四、沒收:按偽造之印章、印文或署押,不問屬於犯人與否,沒收之,刑法第219條定有明文;又按供犯罪所用、犯罪預備之物或犯罪所生之物,屬於犯罪行為人者,得沒收之;犯罪所得,屬於犯罪行為人者,沒收之;於全部或一部不能沒收或不宜執行沒收時,追徵其價額,刑法第38條第2項前段、第38條之1第1項前段、第3項亦有明文。
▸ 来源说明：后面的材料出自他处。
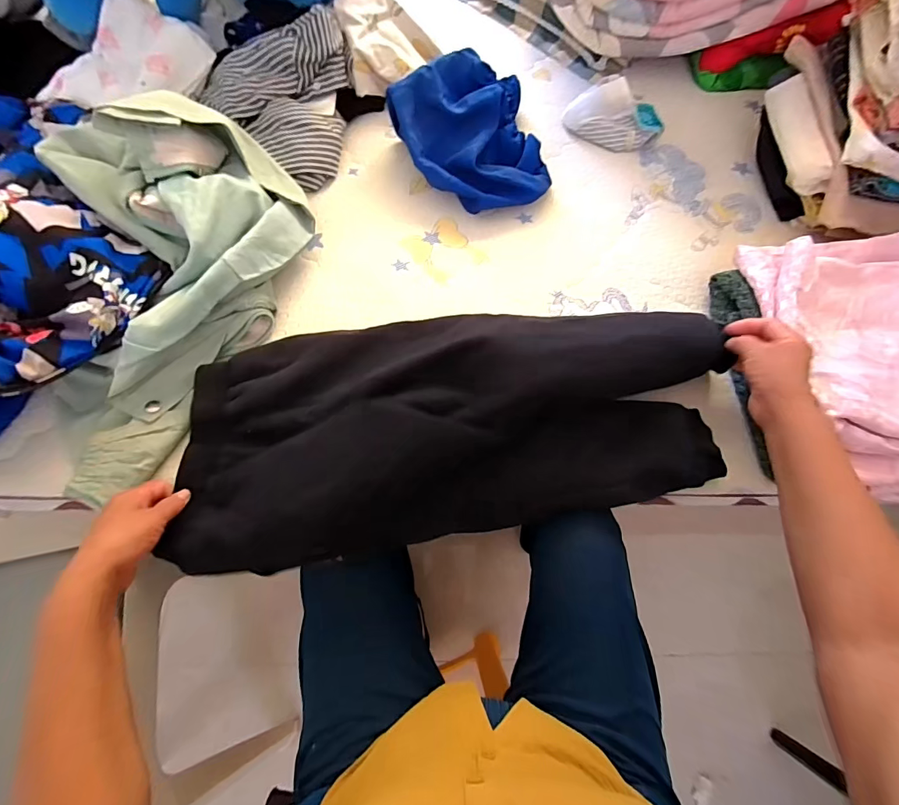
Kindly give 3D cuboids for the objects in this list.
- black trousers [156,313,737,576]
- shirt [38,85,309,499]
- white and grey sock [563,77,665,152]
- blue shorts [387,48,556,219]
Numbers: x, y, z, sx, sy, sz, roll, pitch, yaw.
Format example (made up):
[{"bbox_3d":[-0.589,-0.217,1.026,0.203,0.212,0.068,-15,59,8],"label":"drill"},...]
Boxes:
[{"bbox_3d":[0.011,0.014,0.465,0.617,0.058,0.264,-9,70,-5],"label":"black trousers"},{"bbox_3d":[-0.359,-0.131,0.489,0.273,0.110,0.468,8,83,2],"label":"shirt"},{"bbox_3d":[0.272,-0.471,0.658,0.155,0.068,0.059,25,71,8],"label":"white and grey sock"},{"bbox_3d":[0.051,-0.405,0.605,0.233,0.109,0.233,-24,72,-10],"label":"blue shorts"}]

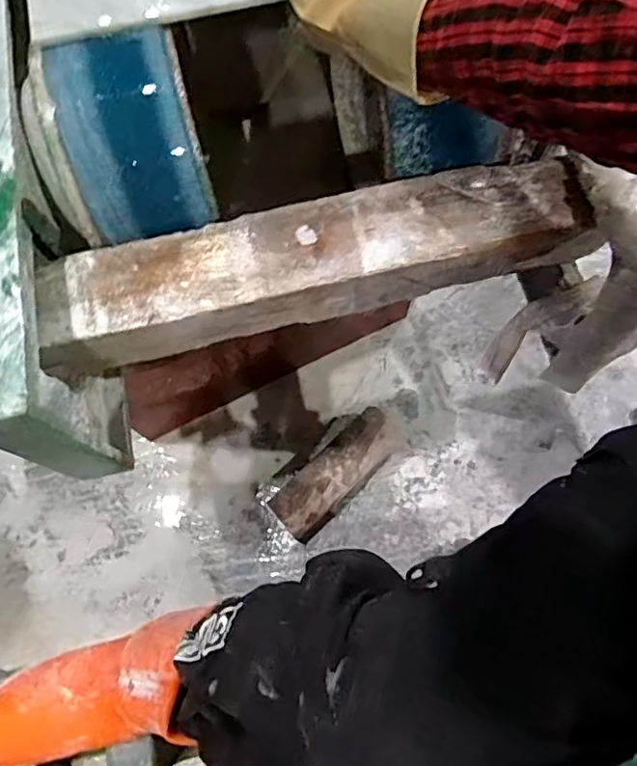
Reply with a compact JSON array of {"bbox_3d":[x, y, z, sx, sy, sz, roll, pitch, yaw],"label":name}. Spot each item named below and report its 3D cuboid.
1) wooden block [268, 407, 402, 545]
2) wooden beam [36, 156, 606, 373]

經查,被告偽造之印鑑登記證明申請書、委任書、土地登記申請書、土地所有權買賣移轉契約書,固屬被告供本案犯罪所用之物,惟業據被告分持向戶政、地政機關人員行使而由戶政、地政機關人員收受,已非屬被告所有者,尚無由依刑法第38條第2項前段之規定宣告沒收,惟委任書上偽造「林紹」之署名1枚,則屬偽造之署名,應依刑法第219條之規定,宣告沒收之。又本案被告自林紹處過戶至其名下之宜蘭縣○○市○○段000○000地號土地,既已經被告以上開方式取得所有權,屬被告本案犯罪之所得,雖未扣案,仍應依刑法第38條之1第1項前段、第3項之規定,宣告沒收,並諭知於全部或一部不能沒收或不宜執行沒收時,追徵其價額。
據上論斷,應依刑事訴訟法第369條第1項前段、第364條、第299條第1項前段,判決如主文。
本案經臺灣宜蘭地方檢察署檢察官江佩蓉提起公訴,同署檢察官孫源志移送併辦,臺灣高等檢察署檢察官蔡麗清到庭執行職務。
中 華 民 國 110 年 10 月 5 日
刑事第十四庭 審判長法 官 黃斯偉
法 官 郭豫珍法 官 黎惠萍以上正本證明與原本無異。
如不服本判決,應於收受送達後20日內向本院提出上訴書狀,其未敘述上訴之理由者並得於提起上訴後20日內向本院補提理由書(均須按他造當事人之人數附繕本)「切勿逕送上級法院」。
書記官 楊筑鈞中 華 民 國 110 年 10 月 5 日附錄:本案論罪科刑法條全文中華民國刑法第210條偽造、變造私文書,足以生損害於公眾或他人者,處五年以下有期徒刑。
中華民國刑法第214條明知為不實之事項,而使公務員登載於職務上所掌之公文書,足以生損害於公眾或他人者,處三年以下有期徒刑、拘役或一萬五千元以下罰金。
中華民國刑法第216條行使第二百一十條至第二百一十五條之文書者,依偽造、變造文書或登載不實事項或使登載不實事項之規定處斷。